Both low-carb and gluten-free diets get a lot of flak for being dieting "fads" -- but they're actually beneficial for many people. Eating a diet low in carbohydrates is an effective way to lose weight, while cutting out gluten -- a protein found in foods containing wheat, rye or barley -- helps you avoid negative symptoms linked to a gluten intolerance or Celiac disease. Eating both low-carb and gluten-free requires a little more planning than either dietary restriction alone, so if you're not exactly sure how to start, talk to a dietitian for professional help.
Benefits of Going Low-Carb
If you're trying to slim down, switching to a low-carb diet can help you reach your goals. Low-carb diets tend to contain more protein than a typical higher-carb diet -- a bonus for weight loss, since you burn more calories digesting protein than any other nutrient. Protein and fat -- the two nutrients emphasized in a low-carb diet -- are also filling, so you can also likely stick to your diet without dealing with massive hunger pangs. And you may experience better blood sugar control on a low-carb diet as well since sugar, refined grains and potatoes -- all foods you'll need to skip on the diet -- tend to disrupt your blood sugar level, which triggers hunger and cravings.
Going low-carb also means you're likely to see results faster than you would on some other diets, particularly low-fat diets, according to the Harvard School of Public Health.
Cutting Out Gluten and Carbs
Eating gluten-free may make it easier to follow a low-carb diet, since some of the biggest sources of gluten also come packed with carbs. A cup of whole-wheat spiral macaroni, for instance, contains 41 grams of carbs -- and only 2 grams come from fiber, leaving 39 grams of digestible "net" carbohydrates. A slice of whole-wheat bread will set you back 12 grams of net carbs, while a slice of sourdough has a whopping 69 grams of net carbs. All of these foods are too high in carbs for the vast majority of low-carb diets -- and they're off-limits on a gluten-free diet, too.
The wheat alternatives typically included in a gluten-free diet, however, may not fly if you're eating low-carb. Corn pasta, for example, is gluten-free but still contains 32 grams of carbohydrates per cup, which is too much for most low-carb diets. And a large sweet potato or a cup of brown rice, while both gluten-free, have roughly 30 and 40 grams of net carbs per serving, respectively. Even though these won't aggravate a gluten intolerance or allergy, they won't fit into a low-carb meal plan.

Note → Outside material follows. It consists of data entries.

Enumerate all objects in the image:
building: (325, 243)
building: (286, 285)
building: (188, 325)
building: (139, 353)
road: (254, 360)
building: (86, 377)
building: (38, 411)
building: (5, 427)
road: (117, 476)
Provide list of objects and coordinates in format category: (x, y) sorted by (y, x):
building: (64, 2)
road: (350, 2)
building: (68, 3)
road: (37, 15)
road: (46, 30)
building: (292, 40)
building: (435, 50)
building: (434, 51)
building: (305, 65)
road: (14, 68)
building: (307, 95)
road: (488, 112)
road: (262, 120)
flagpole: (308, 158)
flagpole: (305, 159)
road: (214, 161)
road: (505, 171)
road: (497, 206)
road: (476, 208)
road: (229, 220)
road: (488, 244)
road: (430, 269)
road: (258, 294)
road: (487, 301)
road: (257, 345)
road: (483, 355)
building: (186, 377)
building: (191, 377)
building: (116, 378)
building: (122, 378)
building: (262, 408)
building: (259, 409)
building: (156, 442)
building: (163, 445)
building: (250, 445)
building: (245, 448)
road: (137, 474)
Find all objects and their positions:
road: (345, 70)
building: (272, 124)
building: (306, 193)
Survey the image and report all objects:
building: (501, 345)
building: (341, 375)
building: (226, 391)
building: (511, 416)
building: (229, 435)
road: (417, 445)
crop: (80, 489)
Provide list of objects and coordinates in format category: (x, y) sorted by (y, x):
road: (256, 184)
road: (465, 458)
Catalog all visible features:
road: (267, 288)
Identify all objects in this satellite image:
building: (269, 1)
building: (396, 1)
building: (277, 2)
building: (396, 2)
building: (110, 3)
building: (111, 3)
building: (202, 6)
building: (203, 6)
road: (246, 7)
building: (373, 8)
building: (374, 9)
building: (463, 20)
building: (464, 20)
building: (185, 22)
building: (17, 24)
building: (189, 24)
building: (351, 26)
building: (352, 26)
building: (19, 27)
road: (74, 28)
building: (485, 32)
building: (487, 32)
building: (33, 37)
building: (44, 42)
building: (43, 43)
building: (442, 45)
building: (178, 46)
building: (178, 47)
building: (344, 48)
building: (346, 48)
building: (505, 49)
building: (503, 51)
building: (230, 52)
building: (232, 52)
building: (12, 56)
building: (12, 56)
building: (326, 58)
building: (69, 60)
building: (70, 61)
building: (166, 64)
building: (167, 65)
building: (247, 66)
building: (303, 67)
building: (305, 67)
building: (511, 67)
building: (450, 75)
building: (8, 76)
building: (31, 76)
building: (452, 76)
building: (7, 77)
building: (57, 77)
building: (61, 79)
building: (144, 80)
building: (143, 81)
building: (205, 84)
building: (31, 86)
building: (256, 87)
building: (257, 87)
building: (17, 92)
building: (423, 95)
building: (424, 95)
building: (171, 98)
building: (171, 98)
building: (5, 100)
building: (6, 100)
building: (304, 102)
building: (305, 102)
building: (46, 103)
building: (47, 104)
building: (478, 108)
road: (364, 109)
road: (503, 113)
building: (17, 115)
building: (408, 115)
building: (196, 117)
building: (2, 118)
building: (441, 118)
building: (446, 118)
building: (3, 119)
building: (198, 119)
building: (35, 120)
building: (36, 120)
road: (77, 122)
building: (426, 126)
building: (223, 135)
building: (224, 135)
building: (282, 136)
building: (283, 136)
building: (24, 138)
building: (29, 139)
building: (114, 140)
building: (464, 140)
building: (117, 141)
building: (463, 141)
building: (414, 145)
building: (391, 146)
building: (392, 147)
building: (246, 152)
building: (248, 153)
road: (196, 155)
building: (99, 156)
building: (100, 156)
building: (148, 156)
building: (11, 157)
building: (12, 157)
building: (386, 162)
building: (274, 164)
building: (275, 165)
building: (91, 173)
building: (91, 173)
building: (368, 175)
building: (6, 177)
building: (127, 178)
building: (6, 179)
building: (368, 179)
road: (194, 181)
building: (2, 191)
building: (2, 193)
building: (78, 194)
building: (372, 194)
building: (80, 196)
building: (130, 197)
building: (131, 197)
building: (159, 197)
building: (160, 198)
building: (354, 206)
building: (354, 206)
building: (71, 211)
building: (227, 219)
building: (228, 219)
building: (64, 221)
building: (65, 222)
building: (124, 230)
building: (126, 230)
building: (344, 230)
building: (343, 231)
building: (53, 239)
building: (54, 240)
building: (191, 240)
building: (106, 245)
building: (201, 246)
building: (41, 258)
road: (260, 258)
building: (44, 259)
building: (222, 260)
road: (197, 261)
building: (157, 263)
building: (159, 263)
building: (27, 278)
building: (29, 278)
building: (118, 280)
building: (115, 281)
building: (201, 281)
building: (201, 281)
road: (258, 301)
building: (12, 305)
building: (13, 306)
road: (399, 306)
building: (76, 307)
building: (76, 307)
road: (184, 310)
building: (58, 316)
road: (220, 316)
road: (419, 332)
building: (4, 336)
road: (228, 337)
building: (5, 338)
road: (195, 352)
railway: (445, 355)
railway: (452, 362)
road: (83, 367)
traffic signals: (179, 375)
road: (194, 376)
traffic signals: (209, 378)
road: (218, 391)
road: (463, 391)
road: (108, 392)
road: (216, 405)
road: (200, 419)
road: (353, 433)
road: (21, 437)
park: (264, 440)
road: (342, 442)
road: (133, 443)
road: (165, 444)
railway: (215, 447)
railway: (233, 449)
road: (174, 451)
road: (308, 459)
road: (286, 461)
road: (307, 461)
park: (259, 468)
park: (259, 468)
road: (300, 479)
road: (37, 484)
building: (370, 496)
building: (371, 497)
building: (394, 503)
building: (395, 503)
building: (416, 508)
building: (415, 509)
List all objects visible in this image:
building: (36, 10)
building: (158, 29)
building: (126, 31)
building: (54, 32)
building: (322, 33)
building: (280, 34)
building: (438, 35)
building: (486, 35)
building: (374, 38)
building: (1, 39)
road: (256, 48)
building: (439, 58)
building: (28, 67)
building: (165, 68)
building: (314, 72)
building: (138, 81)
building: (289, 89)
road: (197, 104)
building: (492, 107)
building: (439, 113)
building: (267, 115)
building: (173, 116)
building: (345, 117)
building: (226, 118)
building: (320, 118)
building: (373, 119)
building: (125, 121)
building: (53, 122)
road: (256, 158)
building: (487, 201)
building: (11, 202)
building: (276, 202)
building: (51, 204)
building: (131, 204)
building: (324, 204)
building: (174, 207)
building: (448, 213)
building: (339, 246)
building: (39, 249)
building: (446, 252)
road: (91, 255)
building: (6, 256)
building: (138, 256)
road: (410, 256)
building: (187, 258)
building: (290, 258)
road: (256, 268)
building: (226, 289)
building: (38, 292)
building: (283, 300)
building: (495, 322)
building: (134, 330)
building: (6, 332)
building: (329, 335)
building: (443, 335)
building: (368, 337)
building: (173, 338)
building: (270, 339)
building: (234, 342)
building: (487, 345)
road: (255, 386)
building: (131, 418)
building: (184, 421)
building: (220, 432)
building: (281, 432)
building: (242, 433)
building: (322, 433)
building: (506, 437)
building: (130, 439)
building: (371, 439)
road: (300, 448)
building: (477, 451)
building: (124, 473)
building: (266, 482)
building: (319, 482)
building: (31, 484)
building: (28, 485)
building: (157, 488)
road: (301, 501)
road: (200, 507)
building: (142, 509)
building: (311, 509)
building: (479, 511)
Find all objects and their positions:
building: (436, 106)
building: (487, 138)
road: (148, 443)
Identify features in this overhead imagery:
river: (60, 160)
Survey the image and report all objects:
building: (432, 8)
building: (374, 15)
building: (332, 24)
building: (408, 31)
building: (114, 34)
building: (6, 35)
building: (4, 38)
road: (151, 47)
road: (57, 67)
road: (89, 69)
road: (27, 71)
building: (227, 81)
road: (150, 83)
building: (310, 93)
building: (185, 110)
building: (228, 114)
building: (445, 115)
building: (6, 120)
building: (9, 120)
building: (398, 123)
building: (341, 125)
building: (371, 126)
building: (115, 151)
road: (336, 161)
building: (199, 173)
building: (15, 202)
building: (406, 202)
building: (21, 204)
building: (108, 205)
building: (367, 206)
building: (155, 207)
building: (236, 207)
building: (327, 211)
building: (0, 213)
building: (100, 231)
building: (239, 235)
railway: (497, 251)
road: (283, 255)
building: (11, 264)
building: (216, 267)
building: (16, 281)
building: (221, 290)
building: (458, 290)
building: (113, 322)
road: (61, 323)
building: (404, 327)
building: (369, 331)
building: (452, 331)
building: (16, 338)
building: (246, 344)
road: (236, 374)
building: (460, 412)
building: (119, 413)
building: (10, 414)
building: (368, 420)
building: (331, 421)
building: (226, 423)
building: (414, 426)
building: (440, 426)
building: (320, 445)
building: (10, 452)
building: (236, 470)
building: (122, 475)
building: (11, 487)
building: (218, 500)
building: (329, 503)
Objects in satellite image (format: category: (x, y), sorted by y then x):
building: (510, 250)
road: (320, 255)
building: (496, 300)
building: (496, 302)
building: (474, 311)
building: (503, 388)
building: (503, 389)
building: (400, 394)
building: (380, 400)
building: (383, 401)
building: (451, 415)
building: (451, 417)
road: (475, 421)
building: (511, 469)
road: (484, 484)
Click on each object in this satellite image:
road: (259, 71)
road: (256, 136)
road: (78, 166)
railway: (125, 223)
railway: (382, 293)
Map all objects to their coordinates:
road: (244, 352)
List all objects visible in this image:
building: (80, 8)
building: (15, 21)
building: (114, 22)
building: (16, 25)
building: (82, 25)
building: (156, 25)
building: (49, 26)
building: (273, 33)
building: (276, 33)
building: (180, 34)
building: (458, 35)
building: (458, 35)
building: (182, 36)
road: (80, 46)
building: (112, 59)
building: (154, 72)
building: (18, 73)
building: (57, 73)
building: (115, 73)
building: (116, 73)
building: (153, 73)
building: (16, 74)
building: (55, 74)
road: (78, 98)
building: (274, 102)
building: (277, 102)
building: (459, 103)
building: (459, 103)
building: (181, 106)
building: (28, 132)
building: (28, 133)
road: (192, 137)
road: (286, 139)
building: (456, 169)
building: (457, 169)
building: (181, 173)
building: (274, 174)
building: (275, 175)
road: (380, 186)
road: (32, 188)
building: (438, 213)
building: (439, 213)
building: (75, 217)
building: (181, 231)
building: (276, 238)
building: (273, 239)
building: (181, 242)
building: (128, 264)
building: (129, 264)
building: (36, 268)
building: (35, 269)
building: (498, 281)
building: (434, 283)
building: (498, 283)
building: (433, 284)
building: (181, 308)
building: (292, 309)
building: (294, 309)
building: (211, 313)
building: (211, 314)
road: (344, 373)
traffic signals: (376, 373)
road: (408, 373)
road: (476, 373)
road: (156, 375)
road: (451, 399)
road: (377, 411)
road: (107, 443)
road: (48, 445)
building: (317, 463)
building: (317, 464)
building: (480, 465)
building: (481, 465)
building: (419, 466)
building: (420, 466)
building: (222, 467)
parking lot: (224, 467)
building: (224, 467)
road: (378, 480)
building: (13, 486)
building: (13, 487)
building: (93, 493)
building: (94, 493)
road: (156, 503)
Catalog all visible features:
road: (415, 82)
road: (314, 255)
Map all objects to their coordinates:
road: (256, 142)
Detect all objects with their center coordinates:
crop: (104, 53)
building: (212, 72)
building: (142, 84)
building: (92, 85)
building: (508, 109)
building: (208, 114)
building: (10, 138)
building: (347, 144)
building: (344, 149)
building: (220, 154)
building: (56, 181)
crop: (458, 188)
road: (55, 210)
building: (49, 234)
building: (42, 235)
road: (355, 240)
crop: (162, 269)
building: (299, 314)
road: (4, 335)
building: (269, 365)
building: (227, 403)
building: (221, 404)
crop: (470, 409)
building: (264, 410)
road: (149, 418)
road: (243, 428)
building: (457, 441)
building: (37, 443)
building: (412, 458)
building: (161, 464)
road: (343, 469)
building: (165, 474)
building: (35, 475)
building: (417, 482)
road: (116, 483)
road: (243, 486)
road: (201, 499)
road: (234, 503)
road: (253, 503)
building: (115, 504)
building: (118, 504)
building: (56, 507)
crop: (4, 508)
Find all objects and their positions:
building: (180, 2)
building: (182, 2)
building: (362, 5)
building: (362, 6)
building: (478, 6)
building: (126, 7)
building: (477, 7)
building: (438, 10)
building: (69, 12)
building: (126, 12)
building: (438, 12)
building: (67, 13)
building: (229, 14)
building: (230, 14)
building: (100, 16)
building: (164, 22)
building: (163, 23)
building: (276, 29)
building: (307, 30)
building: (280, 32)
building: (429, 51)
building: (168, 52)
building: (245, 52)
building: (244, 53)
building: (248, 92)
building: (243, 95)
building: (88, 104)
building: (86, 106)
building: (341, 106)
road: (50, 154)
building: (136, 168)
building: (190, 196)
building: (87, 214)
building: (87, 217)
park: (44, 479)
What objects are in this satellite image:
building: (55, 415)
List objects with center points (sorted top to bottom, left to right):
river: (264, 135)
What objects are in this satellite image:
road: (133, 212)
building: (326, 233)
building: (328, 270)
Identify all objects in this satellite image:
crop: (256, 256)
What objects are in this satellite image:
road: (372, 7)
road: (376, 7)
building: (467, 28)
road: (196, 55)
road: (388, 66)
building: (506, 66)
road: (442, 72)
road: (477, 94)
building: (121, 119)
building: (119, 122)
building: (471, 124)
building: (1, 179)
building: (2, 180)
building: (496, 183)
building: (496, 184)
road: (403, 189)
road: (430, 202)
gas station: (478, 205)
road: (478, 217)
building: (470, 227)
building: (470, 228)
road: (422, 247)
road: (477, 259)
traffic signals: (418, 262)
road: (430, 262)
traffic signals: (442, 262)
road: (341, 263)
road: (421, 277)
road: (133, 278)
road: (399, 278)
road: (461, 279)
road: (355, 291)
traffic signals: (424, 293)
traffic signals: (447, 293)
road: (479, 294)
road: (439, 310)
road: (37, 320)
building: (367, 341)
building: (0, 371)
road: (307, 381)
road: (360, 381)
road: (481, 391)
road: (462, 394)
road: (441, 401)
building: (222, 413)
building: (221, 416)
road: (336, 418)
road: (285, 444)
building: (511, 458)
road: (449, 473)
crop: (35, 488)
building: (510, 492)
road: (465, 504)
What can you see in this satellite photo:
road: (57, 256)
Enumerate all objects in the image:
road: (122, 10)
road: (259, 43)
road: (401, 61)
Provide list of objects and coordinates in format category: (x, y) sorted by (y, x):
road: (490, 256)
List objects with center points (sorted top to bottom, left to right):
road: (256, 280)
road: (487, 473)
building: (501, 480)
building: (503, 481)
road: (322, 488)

Watch Out for Hidden Gluten
Conversely, some foods are low in carbs but are still off-limits due to their gluten content. That's especially true of low-carb processed foods -- like packaged meals, shakes and bars -- since more processed foods are more likely to contain some level of gluten, notes the University of Utah Health Center. You'll also want to look out for gluten in processed meats -- including low-carb meats like bacon and sausage -- as well as packaged soups, marinades, sauces and salad dressings.
The solution? Stick to unprocessed low-carb staples like homemade grilled chicken breast, grilled salmon, eggs, plain dairy, fresh and unflavored frozen veggies, unsalted nuts and lower-carb fruits, like berries.
A Day on a Gluten-Free Low-Carb Diet
Breakfast on a low-carb, gluten-free diet might involve a veggie and egg scramble -- a mix of low-carb veggies like mushrooms, kale and green pepper, plus eggs or egg whites for protein. Snack on an ounce of raw, unsalted almonds -- if you need extra flavor, add your own sea salt to taste. Then serve low-carb fish salad -- made from cottage cheese mixed with canned tuna or salmon -- in lettuce leaves for a gluten-free lunch. Power through your afternoon with plain Greek yogurt topped with a handful of fresh raspberries, then serve grilled chicken or turkey breast with roasted veggies -- like eggplant, zucchini or red pepper -- for dinner.